Twin Cities Model A Ford Club continues leap year tradition.
Credit: Chad Nelson, KARE
Members of the Twin Cities Model A Ford Club during their leap year Ironman

EAGAN, Minn. — During Minnesota winters, we know where to find our summer toys: locked up tight behind garage doors.

“This is a 1929 Model A Ford Tudor sedan,” Ken Huber says from inside the heated garage of his Golden Valley home.  

Credit: Chad Nelson, KARE
Ken Huber stands with his 1929 Model A Ford, still in the garage.

“The season ends for most guys around Halloween time and most of the cars take a nap all winter,” Ken says.

At least that’s true three of four years for the members of the Twin Cities Model A Ford Club.

But not true, during leap years.

“We are now officially on tour,” Ken proclaims as he jams his car into gear and presses the throttle. 

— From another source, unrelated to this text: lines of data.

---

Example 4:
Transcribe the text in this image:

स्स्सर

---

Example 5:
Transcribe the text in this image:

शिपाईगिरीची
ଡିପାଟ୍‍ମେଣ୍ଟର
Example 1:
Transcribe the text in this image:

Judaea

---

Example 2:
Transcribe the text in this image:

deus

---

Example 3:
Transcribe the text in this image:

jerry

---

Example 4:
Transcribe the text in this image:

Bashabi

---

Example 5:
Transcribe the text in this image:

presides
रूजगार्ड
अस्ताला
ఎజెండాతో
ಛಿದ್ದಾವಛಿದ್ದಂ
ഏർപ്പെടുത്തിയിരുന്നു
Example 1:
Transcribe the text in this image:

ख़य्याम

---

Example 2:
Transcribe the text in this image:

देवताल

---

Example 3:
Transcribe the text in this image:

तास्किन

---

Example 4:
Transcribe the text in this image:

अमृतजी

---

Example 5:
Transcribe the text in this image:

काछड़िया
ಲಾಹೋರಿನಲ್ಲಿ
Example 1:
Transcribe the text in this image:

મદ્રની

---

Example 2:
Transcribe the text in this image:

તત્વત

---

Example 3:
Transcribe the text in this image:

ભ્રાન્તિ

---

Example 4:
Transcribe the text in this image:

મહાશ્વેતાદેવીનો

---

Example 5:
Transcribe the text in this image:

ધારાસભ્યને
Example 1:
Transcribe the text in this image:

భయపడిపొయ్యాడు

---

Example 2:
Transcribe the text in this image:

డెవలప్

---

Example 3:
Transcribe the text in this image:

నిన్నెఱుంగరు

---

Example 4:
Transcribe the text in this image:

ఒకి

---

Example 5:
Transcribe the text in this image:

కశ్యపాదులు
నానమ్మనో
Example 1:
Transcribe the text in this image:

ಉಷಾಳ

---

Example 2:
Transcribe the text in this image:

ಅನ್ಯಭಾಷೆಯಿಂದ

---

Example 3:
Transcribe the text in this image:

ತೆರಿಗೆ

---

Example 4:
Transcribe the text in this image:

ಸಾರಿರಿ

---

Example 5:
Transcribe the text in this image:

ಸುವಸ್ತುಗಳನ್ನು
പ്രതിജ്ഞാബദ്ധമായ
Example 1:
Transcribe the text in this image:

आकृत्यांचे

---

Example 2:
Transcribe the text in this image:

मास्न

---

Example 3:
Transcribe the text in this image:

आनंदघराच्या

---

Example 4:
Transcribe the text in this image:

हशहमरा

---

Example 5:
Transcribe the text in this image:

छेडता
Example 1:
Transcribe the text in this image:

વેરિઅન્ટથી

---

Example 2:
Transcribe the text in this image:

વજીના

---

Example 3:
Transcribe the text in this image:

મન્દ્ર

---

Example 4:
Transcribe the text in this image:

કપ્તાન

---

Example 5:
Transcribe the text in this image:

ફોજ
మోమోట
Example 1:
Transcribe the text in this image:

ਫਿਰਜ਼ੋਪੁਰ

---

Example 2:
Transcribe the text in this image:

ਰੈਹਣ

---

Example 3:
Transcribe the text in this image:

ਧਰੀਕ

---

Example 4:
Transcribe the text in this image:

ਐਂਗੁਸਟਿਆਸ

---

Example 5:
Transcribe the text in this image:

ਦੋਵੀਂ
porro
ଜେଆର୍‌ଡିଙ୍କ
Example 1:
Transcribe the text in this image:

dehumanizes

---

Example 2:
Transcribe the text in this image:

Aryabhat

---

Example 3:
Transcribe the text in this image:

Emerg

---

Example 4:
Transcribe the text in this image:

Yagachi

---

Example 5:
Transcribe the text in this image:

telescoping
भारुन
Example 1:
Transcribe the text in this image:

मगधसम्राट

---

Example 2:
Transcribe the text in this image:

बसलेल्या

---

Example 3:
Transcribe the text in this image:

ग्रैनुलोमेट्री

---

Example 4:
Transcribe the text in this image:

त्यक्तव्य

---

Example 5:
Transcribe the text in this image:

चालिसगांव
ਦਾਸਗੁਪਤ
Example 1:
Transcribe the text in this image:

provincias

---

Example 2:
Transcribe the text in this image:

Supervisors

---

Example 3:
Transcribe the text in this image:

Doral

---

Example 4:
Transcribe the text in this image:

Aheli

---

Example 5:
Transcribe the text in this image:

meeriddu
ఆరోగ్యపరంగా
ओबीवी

Temperatures are below freezing, ditches are filled with snow, salt still glazes the road – and none of that matters each February 29th.  The Ironman is on.

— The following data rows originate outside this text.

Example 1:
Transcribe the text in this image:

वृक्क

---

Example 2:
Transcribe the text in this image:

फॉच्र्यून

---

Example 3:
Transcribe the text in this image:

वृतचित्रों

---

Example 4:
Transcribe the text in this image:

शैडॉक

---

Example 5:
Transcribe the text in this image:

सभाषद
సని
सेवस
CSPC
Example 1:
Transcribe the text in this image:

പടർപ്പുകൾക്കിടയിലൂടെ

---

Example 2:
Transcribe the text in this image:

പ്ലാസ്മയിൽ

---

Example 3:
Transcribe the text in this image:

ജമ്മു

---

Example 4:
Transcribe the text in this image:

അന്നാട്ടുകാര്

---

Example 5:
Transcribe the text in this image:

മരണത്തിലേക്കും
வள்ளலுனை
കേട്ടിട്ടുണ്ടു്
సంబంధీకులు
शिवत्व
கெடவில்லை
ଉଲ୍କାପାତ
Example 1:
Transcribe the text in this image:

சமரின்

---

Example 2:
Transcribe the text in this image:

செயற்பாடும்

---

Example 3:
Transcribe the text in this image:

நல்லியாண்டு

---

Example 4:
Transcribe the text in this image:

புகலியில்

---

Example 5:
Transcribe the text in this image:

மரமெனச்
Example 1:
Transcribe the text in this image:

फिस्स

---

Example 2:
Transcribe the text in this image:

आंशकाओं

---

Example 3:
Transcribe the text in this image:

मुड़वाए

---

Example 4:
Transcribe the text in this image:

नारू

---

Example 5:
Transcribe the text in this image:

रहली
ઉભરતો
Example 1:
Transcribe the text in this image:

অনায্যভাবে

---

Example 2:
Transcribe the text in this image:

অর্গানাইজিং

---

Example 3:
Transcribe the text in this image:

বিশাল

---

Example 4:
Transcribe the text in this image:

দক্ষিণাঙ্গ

“We've done it for 28 years and this is our eighth Ironman,” Lynne Groven says from the passenger seat of a Model A being driven by her husband Rog Anderson.

Credit: Chad Nelson, KARE
Lynne Groven (far left) and her husband Rog Anderson organize the Model A Ford Ironman. Their friends Fred Rengel and Pam Koetz are in the backseat.

What started as a joke between friends, became a real event in 1992.

“We've had it anywhere from 61 degrees to six below with a 29 mile-an-hour wind,” Rog says.

That’s no small feat in cars without heaters. 

Yet with passengers dressed in warm coats and caps, 16 Model A’s paraded around the southeast metro.

As if to prove his mettle, Jasper Bond enjoyed the view from a rumble seat.

“It's warmed up,” Jasper says, glancing at his phone from his seat in the open air. “It's only 32 degrees now.”

Credit: Chad Nelson, KARE
A parade of Model A Fords taking part in the Twin Cities Model A Ford Ironman

From 1927 to 1932, Ford produced more than five million model A's, most of which spent their winters on the road, not tucked in garages.

Some Model A’s were even retrofitted with tracks and skis and marketed to mail carriers.

Jasper owns one such model he brought to the Ironman on a trailer – a mail rig that once served the Minnesota community of Braham.

Credit: Chad Nelson, KARE
Jasper Bond stands next to Model A Ford, once used as a tracked mail delivery vehicle

“I went to a show a few years ago and I saw one of these and decided I just had to have one,” Rog says.

If mail carriers could weather the winter in a Model A, the members of the Twin Cities Model A Ford Club decided at least one winter day every four years they too would stake a claim on hardy. 

“I'll tell you this,” Ken Huber says.  “We're turning a lot of heads out here today.”